The third is the Social Web. Consumer facing social Web services, combined with “bring your own device (BYOD)” and remote work policies in enterprise, have driven businesses to turn increasingly to social applications as a way to achieve scalable information integration. Businesses are now looking for open standards for status updates (e.g., Activity Streams) and other social data. These same standards will give users greater control over their own data and thus create new opportunities in the Security and Privacy Foundation as well.
The fourth is the Web of Data. The Semantic Web and Linked Data Platform already provide enhanced capabilities for publishing and linking data. These services have been used to enhance search engines and to address industry use cases in health care and life sciences, government, and elsewhere. But we know that more is necessary for developers to make use of the troves of data currently available. One upcoming activity will be to collect ontologies of how linked data should be organized for different applications (notably for search).
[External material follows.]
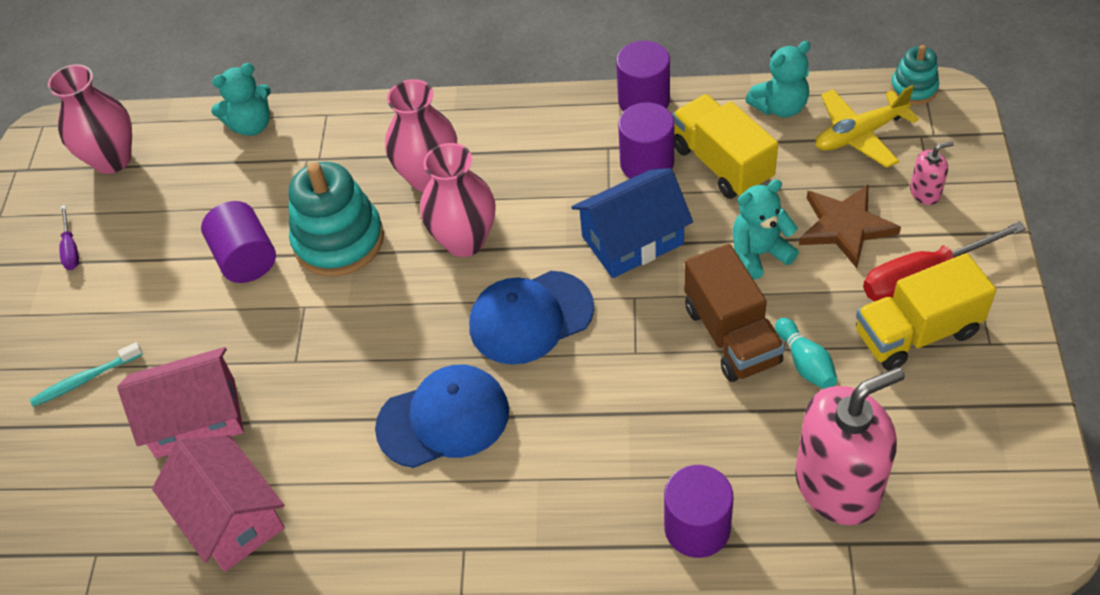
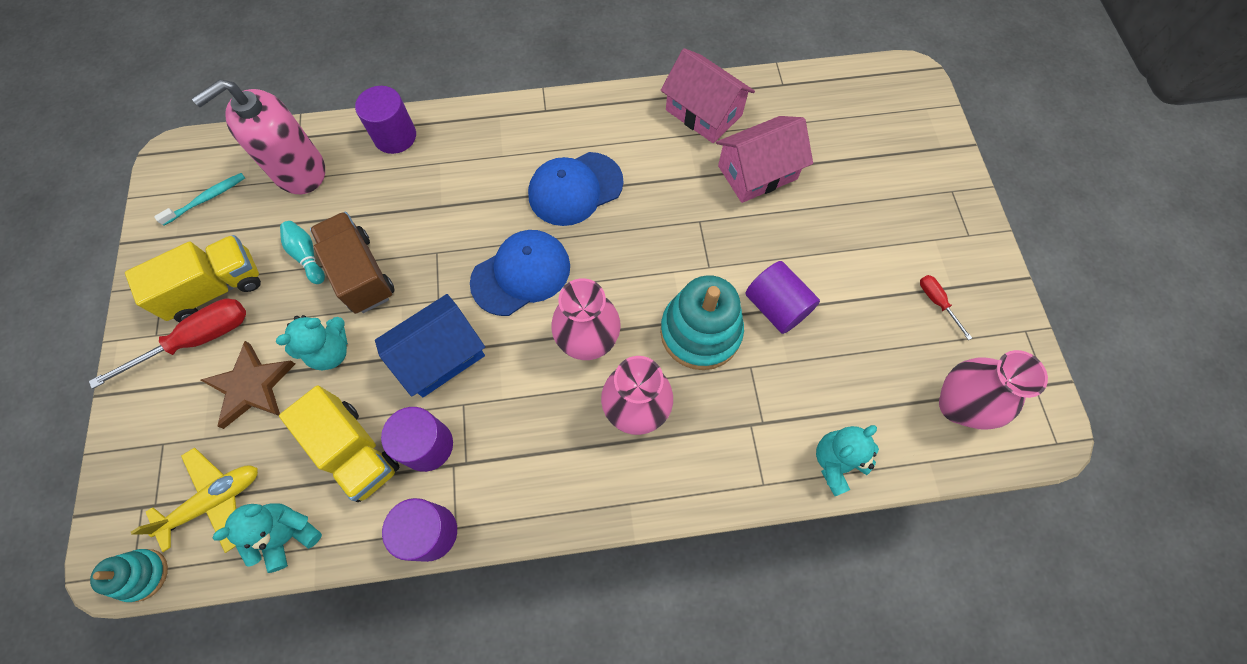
camera: 165 degrees right, 15 degrees up
turquoise toothbrush [30,342,143,407] -> turquoise toothbrush moved to [154,173,245,226]
purple screwdriver [59,205,79,270] -> red screwdriver [920,275,972,340]
pink soap dispenser [910,141,954,205] -> none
Web technology continues to expand by leaps and bounds. The core capability is growing, the application to industry is growing, and we continually find new devices for web technology and new use cases. To be able to focus on this expansion we need modular design, and a principle in modular design is to be able to clearly and succinctly talk about categories of function. Hopefully this post begins a healthy discussion about the framework for the Open Web Platform going forward.
I acknowledge extensive discussions within the W3C Team, but especially with Phil Archer, Robin Berjon, Dominique Hazaël-Massieux, Ivan Herman, Ian Jacobs, Philippe Le Hégaret, Dave Raggett, Wendy Seltzer, and Mike Smith. At the Extensible Web Summit, I received great input from Axel Rauschmayer, Benoit Marchant, and Alan Stearns.